Indeed we gain more in cpuusage, which is left out of this patchset due to your early request.


The argument for merging {usage, usage_per_cpu} into cpu is almost
entirely performance based -- the stats are very useful from a
management perspective and we already maintain (hidden) versions of them
in cpu. Whereas, as it stands these this really would seem not to suffer
at all from being in its own controller. I previously suggested that
this might want to be a "co-controller" (e.g. one that only ever exists
mounted adjacent to cpu so that we could leverage the existing hierarchy
without over-loading the core of "cpu"). But I'm not even sure that is
required or beneficial given that this isn't going to add value or make
anything cheaper.

Please take a look on how I address the cpuusage problem in my original patchset, and see if you keep your opinion about this. (continue below)
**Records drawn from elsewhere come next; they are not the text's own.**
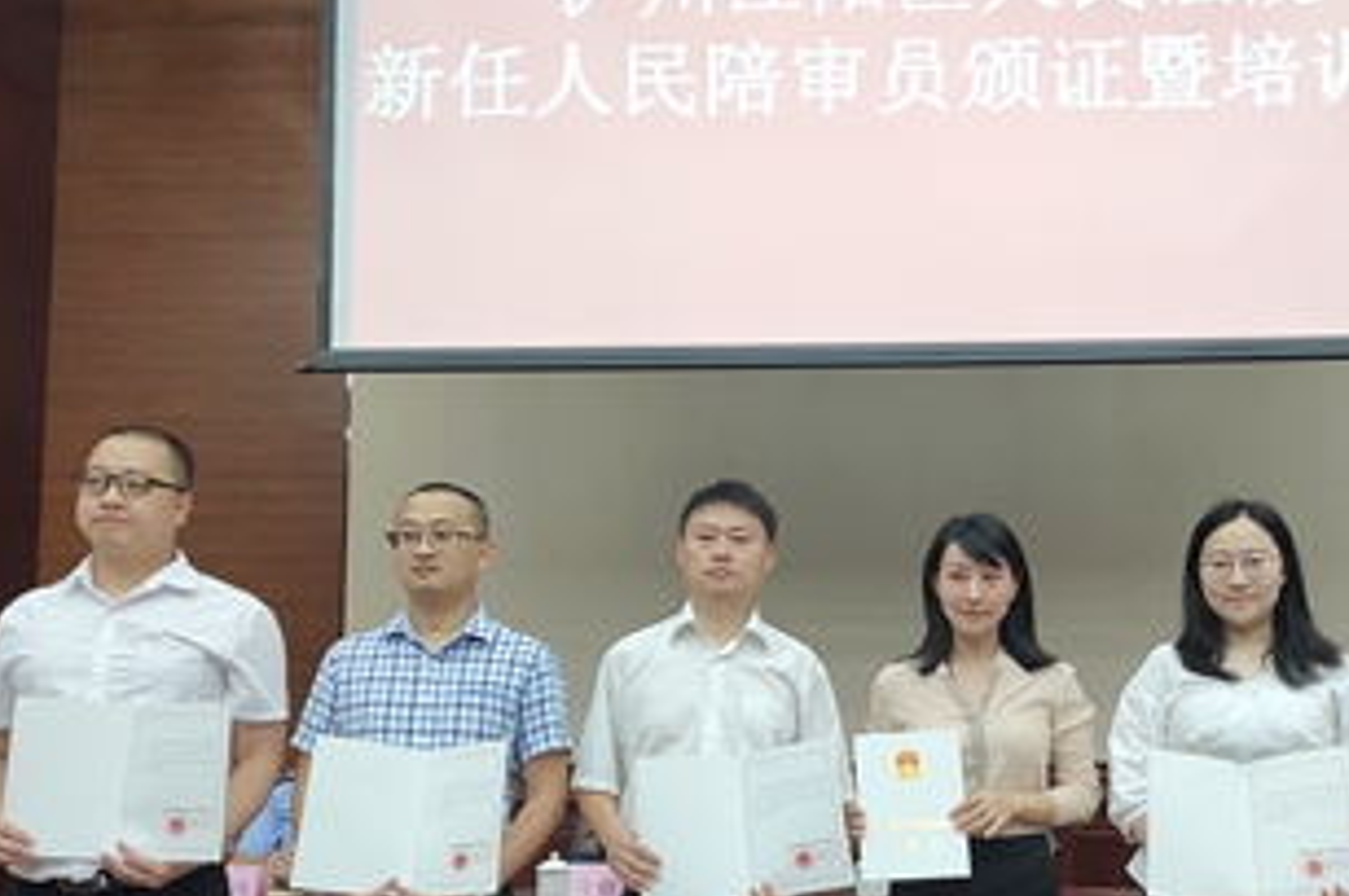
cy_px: 600
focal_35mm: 39
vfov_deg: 33.8
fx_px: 1460
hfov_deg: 48.9
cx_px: 874
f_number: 1.79
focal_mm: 4.76
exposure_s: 1/50
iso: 632
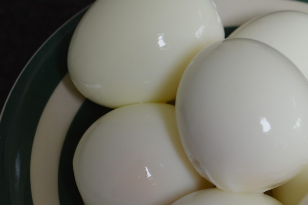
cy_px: 145
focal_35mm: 105
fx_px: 898
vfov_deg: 13.0
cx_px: 242
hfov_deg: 19.3
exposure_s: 1/80
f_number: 4.5
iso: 400
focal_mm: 40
From that perspective, perhaps what you're looking for *really* is best
served just by greatly extending the stats exported by cpuacct (as above).

I myself don't care in which cgroup this lives, as long as I can export the cpustat information easily.
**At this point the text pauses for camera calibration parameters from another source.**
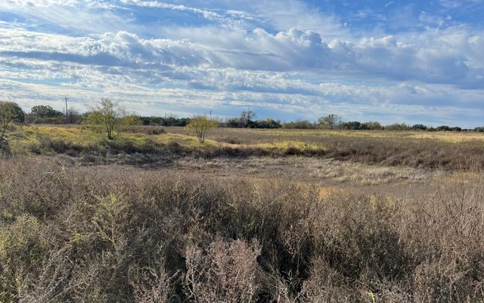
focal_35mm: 28
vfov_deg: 44.4
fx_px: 369
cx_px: 241
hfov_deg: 66.5
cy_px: 176
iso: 50
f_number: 1.5
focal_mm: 5.7
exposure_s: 1/5587
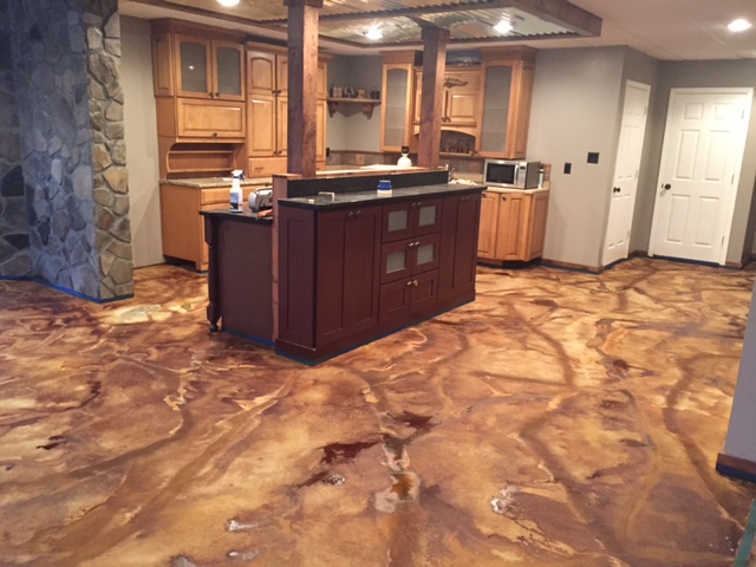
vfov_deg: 48.2
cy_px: 284
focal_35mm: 29
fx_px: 633
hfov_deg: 61.7
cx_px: 378
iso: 320
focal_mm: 4.15
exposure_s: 1/15
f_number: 2.2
But in the end, I still believe having one sched-related cgroup instead of 2 is

1) simpler, since the grouping already exist in task_groups
2) cheaper, specially when we account cpuusage.

You seem to put more stress in the fact that statistics are logically separate from the controlling itself, which still works for me. But looking from another perspective, there is no harm in leaving the statistics be collected close to their natural grouping.

We'll still pull {usage, usage_per_cpu} into "cpu" for the common case
but those who really want everything else could continue using "cpuacct".

Reasonable?

I don't think so, unless we can rip cpuusage in cpuacct. If you think about it, the common case will really be to have both enabled. And then, the performance hit is there anyway - which defeats the point of moving cpuusage to the cpu cgroup in the first place.

Way I see it, there are two possible ways to do it:
1) Everything in the cpu cgroup, including cpuusage.
2) All the stats in cpuacct, including cpuusage.